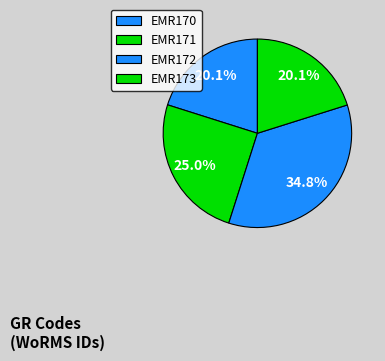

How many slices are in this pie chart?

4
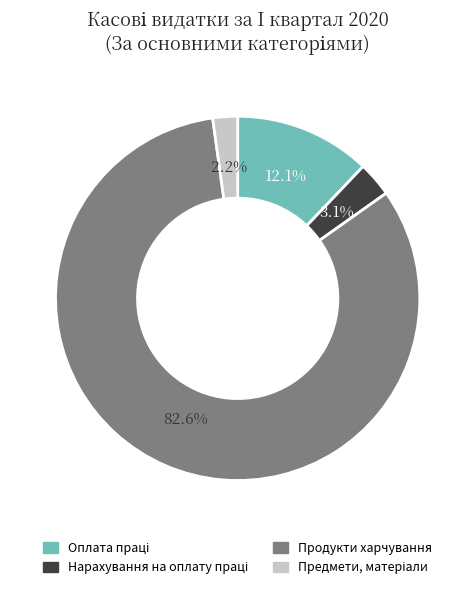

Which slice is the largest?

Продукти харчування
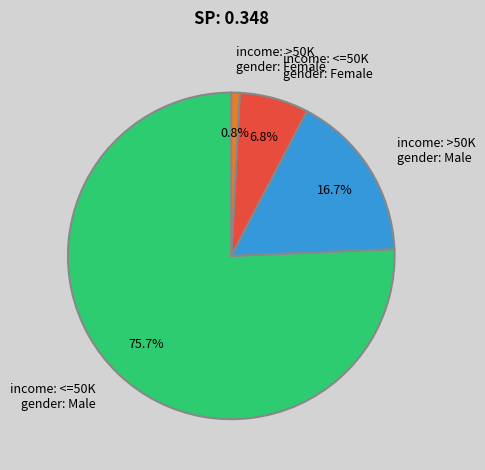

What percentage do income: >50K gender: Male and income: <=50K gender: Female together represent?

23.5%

> **AIM OF THE TASK**: Reproduce the text of every item above word for word, leaving out the pictures.

> **ANSWER TO THIS PROBLEM**:
How many slices are in this pie chart?

4

Which slice is the largest?

Продукти харчування

What percentage do income: >50K gender: Male and income: <=50K gender: Female together represent?

23.5%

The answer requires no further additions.